The first election I ever voted in was the one that brought President Obama to a second term. The only White House my nieces and nephews know is one in which the president is a black man, one who plays basketball and watches Game of Thrones; one where the First Lady is oddly reminiscent of the auntie at the barbecue who’s mostly cool but, against our most base instincts, always pushes the green bean casserole on us.

This country, while nowhere near where it needs to be, is considerably better now than it was eight years ago.

Which is why this year, I’m left to hesitantly, but loudly, vote for Hillary Clinton.

Because all of those things aside, millennials are also riding a wave of “not quites”.

The job market is apparently on the upswing, but not quite upswingy enough to guarantee me a job after graduation. And even if I can find a position that I’m qualified for, I’m not quite qualified enough to close the pay gap between my male counterparts and myself.

And then another election cycle came around, and with it came Bernie Sanders.

I heard someone say recently that Sanders rode the Movement to prominence. From Occupy to Black Lives Matter, he wasn’t saying anything that we hadn’t been chanting in the streets or ranting on our Twitter accounts. He was, however, the first politician I ever remember feeling truly heard by. He was talking repealing Citizens’ United, free college for all, closing the pay gap and ensuring all Americans a living wage.

He was a millennial dreamboat politician: all gray hairs and 74 years worth of him.

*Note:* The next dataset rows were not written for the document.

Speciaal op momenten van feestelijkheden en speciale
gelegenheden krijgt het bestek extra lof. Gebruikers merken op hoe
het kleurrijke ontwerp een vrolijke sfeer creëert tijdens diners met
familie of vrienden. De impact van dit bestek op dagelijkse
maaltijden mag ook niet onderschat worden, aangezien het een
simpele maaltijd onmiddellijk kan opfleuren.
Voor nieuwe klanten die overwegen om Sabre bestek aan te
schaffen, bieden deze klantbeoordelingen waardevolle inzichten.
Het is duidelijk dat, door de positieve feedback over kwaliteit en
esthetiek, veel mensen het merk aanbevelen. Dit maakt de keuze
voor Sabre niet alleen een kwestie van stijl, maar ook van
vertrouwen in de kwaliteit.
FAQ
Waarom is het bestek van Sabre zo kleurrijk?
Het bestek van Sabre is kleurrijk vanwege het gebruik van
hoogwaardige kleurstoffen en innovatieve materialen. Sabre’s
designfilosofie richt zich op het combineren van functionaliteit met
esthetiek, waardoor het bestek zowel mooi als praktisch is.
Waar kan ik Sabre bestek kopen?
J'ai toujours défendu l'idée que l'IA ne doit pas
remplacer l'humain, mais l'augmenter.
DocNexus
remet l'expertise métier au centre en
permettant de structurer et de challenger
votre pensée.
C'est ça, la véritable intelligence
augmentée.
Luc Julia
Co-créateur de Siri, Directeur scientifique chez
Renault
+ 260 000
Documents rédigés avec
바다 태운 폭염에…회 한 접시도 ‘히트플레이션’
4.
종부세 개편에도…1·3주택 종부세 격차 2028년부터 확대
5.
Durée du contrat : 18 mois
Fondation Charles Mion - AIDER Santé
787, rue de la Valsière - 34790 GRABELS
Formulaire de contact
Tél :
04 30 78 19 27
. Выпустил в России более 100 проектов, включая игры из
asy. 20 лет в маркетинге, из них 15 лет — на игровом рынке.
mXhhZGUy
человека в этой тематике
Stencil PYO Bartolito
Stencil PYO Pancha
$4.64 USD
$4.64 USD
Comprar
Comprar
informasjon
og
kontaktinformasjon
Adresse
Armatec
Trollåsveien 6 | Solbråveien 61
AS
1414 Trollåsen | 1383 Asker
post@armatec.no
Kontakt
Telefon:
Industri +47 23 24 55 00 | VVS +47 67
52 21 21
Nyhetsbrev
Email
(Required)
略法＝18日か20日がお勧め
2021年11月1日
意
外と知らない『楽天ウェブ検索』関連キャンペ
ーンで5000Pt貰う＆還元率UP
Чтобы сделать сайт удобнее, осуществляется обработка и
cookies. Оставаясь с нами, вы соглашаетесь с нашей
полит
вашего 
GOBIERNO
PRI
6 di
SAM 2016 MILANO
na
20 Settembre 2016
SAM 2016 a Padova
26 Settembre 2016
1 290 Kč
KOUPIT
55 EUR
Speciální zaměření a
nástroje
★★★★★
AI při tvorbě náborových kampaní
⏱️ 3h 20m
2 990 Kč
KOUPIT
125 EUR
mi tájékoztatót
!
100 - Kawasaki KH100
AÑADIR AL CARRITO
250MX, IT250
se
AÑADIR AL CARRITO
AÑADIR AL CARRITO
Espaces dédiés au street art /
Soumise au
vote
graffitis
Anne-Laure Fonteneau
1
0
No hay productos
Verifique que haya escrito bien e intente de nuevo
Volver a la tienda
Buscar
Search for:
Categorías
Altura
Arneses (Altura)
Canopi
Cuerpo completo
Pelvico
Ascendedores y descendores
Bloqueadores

So we bought his t-shirts, and gave our average donation of 27 dollars per person, and poured ourselves into another grassroots campaign. Into a future we could believe in.

And this week, we watched as the nomination went to Hillary Clinton. She’s a party big-wig, incredibly qualified and respected the world over. She may not have been the choice we wanted, but she’s the one we got (and not a totally bad one at that). But with that acceptance comes the knowledge of something else, that at the end of the day, we’re being forced to accept another “not quite”.

Someone on my Facebook offered this the other night, after images of folks, young and old, weeping at the official nomination of Hillary Clinton (and Bernie’s endorsement) splashed across our TV’s and computer screens:

“Could one of the reasons some of Bernie Sander’s younger supporters seem so devastated be that they’ve grown up in a culture that has not taught them how to lose gracefully? They’ve been taught that everybody wins, everyone gets a trophy, simply for participating and regardless of performance.”

Here’s the deal: we’re a generation of fighters. We’ve fought wars our parents got us into, we’ve fought a system of policing that demonizes our bodies and strips us of our autonomy, and we fight Sallie Mae over the phone every month.

But we’re also a generation of compromise. More than the generation before us, we’ve been left to compromise: our educations, our financial security, our political and social stability due to no fault of our own.

So as The Democratic National Convention comes to an end, I’m left with a unique challenge as a black, female, millennial.

To live in this body is to know that the odds are stacked against you. And to show up, every day, again and again, to dismantle the system anyway.

We show up when we work jobs we don’t love but need because student loans are still very real and we’ve been taught that education and being twice as good is the only way out.

We show up when we see our sisters murdered for vocalizing their contempt for an unjust system by the very people sworn to protect them and chose to keep saying their names anyway. We show up when we march, when we pen editorials and when we rant on our Snapchats.

And this November, I’m going to show up and vote for Hillary Clinton. I’m going to cast my ballot on principle but also on rationality and endorse the best option I have. I’m going to suck it up, and keep working both inside and outside of the system to create a future we can believe in. Because I know what political compromise looks like, but I also know the effect that civil disobedience can have.

Because I’m a millennial –a black millennial- and I know how to fight.